▸ ASSIGNED TASK
Your answer should be every line below that includes the word "Carrera".

-------- PROVIDED DATA

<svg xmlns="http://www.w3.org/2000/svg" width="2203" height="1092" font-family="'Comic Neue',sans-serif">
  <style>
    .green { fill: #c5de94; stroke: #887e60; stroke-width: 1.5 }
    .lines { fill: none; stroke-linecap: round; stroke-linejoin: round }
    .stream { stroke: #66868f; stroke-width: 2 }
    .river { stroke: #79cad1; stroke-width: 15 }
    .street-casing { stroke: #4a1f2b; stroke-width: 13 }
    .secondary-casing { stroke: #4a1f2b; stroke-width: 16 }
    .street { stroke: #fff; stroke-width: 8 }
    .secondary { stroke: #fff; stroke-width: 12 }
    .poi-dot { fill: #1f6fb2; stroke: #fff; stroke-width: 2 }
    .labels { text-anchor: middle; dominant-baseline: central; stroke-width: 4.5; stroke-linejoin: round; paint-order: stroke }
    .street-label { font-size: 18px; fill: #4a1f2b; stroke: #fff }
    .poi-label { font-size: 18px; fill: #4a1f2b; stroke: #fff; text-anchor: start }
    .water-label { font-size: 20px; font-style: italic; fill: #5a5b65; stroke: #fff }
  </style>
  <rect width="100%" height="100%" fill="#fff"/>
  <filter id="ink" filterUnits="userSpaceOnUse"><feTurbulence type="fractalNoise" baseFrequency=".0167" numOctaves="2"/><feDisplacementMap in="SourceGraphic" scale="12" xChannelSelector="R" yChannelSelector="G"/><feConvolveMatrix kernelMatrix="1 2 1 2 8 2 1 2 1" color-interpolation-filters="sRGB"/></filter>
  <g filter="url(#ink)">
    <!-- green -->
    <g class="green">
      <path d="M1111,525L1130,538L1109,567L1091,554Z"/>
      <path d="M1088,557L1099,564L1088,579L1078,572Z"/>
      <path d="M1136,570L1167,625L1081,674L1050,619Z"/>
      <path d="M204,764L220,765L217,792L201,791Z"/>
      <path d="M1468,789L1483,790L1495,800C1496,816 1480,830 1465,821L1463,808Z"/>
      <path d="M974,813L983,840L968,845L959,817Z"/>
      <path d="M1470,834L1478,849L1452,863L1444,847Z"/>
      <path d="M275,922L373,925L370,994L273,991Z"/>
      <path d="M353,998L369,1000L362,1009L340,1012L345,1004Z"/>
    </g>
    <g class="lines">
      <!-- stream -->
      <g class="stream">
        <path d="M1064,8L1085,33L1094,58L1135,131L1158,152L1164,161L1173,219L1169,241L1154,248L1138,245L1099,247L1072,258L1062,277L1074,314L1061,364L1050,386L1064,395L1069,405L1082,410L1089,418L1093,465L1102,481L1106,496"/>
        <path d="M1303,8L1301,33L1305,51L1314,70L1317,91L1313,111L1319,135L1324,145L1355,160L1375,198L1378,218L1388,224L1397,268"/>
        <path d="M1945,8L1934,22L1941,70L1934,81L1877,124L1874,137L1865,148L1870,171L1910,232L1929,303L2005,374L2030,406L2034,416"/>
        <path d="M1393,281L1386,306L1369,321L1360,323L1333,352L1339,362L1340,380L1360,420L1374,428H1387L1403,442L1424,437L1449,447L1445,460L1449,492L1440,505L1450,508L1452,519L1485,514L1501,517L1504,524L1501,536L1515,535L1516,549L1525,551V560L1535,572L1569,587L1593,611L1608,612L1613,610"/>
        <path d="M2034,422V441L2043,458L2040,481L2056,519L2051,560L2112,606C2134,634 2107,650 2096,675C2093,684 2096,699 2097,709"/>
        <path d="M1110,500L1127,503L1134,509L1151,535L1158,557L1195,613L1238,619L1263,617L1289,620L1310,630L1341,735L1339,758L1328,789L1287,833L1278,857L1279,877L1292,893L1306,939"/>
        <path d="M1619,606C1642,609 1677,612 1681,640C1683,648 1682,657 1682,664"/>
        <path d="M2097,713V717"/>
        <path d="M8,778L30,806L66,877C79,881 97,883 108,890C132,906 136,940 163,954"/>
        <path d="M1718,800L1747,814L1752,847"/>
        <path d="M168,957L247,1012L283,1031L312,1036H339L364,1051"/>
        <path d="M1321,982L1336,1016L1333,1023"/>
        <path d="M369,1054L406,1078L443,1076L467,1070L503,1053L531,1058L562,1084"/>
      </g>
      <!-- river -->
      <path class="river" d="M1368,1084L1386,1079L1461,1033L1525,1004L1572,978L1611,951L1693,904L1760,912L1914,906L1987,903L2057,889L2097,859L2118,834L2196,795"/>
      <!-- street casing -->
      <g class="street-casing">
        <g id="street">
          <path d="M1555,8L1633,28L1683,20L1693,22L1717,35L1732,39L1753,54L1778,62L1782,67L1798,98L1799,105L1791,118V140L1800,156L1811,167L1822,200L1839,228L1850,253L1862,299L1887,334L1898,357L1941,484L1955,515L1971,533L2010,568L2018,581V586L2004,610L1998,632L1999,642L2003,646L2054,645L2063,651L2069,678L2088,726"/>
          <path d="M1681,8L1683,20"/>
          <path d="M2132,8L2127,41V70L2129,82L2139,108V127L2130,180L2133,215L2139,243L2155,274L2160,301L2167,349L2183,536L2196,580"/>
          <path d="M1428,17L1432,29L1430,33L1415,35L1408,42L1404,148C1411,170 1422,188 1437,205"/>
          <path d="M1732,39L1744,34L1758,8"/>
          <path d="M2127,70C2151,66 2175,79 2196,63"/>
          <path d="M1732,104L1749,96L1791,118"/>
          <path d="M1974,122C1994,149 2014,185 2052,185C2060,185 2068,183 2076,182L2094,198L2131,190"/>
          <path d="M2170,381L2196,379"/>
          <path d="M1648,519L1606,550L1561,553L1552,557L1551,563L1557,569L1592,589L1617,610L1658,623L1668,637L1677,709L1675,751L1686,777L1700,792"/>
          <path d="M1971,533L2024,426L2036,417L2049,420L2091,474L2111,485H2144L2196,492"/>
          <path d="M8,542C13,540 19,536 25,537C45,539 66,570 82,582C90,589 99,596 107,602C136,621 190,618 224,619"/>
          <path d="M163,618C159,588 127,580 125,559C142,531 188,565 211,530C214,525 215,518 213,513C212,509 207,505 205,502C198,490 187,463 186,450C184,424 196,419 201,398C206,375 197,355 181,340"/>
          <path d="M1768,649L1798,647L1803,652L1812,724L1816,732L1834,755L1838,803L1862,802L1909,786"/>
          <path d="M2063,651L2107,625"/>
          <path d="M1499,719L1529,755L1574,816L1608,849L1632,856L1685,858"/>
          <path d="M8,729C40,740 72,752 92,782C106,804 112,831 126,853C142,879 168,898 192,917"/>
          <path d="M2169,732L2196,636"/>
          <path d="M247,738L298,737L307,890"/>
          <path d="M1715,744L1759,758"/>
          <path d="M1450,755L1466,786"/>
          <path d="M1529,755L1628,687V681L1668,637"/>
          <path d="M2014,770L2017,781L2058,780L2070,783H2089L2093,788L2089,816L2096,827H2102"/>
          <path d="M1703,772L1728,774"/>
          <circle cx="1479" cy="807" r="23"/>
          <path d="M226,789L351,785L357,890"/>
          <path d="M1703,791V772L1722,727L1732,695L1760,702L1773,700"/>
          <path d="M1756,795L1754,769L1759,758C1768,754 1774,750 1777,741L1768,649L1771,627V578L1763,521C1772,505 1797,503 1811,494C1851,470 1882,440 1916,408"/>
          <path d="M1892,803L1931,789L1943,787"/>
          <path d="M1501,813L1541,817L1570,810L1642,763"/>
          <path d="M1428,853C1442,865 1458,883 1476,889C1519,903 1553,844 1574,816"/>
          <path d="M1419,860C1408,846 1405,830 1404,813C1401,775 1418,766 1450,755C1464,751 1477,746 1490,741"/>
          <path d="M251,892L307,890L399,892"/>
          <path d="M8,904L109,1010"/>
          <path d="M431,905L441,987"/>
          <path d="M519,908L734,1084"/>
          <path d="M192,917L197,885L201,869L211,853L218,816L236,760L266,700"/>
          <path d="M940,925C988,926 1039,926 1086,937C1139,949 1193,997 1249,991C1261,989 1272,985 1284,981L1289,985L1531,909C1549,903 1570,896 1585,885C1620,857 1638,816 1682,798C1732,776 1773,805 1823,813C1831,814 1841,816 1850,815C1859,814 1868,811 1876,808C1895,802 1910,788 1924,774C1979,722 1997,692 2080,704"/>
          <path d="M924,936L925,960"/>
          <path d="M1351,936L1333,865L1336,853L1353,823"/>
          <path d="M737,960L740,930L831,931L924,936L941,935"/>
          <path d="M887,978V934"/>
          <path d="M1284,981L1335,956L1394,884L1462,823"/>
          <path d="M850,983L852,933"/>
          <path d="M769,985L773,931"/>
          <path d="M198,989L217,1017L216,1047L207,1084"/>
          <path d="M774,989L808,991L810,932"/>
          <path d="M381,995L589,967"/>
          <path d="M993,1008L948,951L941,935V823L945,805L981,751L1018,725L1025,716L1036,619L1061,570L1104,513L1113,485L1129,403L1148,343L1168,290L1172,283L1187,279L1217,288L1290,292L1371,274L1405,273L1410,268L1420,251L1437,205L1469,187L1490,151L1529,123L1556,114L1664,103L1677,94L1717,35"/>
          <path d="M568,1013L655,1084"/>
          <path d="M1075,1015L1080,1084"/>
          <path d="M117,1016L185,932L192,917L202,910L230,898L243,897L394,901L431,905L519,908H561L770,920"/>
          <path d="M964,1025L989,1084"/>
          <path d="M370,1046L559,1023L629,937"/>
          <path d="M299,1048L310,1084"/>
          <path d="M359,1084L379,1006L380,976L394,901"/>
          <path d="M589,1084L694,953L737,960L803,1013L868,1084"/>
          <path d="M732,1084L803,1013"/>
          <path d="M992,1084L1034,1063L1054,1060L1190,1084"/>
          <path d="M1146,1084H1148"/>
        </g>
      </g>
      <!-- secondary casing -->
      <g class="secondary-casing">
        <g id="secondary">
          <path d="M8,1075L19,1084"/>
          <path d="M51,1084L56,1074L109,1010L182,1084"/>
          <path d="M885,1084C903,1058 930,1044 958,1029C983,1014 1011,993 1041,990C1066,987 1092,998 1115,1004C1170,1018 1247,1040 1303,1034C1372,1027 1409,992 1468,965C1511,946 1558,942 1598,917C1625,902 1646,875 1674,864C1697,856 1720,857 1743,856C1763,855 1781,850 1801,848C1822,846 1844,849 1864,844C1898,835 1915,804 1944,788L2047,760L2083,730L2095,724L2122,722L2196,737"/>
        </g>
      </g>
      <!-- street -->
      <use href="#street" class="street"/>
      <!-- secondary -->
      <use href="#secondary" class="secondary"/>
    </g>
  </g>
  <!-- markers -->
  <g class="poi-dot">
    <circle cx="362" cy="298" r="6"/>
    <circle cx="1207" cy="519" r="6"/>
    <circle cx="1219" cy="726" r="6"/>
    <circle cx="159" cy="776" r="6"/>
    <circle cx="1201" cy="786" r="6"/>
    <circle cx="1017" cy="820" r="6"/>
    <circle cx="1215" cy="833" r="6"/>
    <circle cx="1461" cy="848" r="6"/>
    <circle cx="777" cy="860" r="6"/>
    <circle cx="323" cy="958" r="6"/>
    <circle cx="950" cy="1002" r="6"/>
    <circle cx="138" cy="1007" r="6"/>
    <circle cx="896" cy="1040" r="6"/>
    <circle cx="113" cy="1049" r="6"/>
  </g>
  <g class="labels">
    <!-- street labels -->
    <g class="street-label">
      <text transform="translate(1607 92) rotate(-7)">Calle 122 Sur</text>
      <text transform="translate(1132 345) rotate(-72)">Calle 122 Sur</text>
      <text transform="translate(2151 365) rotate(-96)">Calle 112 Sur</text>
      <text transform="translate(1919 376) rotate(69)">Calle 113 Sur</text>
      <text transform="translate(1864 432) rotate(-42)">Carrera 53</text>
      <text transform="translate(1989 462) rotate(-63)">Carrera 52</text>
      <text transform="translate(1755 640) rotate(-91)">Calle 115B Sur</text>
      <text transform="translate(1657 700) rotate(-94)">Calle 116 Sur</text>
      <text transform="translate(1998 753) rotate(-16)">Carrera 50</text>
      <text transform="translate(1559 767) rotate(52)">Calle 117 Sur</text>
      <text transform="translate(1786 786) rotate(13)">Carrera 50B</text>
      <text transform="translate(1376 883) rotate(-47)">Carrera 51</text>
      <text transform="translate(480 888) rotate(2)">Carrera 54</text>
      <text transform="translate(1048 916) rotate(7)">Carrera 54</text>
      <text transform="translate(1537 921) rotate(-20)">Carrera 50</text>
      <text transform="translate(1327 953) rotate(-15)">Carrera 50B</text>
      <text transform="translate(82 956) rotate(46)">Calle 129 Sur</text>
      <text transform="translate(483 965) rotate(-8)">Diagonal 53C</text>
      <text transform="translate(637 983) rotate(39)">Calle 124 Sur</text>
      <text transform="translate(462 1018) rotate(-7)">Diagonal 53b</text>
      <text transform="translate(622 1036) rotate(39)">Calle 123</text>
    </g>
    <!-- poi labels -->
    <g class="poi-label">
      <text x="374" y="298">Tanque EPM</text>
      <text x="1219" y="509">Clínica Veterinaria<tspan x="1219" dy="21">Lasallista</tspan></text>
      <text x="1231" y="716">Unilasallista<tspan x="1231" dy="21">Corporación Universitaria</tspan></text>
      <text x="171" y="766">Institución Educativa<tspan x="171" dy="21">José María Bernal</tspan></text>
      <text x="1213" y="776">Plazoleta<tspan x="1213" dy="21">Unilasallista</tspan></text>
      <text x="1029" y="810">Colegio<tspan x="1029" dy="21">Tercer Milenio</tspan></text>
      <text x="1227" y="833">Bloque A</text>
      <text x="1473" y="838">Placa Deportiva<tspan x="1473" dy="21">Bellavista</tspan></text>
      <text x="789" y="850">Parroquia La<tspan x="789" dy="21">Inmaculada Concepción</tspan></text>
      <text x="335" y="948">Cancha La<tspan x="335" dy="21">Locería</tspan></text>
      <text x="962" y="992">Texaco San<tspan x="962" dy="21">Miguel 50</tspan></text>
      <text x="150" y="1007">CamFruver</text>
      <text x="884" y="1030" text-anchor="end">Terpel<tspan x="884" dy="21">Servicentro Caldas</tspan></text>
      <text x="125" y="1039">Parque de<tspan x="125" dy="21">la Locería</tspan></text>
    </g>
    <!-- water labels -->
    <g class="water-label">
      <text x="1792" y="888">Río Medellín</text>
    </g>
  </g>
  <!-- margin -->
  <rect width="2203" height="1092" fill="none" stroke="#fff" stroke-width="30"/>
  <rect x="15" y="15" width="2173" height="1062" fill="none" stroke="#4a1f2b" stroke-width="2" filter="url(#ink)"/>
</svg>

----------------

▸ FINISHED EXERCISE
      <text transform="translate(1864 432) rotate(-42)">Carrera 53</text>
      <text transform="translate(1989 462) rotate(-63)">Carrera 52</text>
      <text transform="translate(1998 753) rotate(-16)">Carrera 50</text>
      <text transform="translate(1786 786) rotate(13)">Carrera 50B</text>
      <text transform="translate(1376 883) rotate(-47)">Carrera 51</text>
      <text transform="translate(480 888) rotate(2)">Carrera 54</text>
      <text transform="translate(1048 916) rotate(7)">Carrera 54</text>
      <text transform="translate(1537 921) rotate(-20)">Carrera 50</text>
      <text transform="translate(1327 953) rotate(-15)">Carrera 50B</text>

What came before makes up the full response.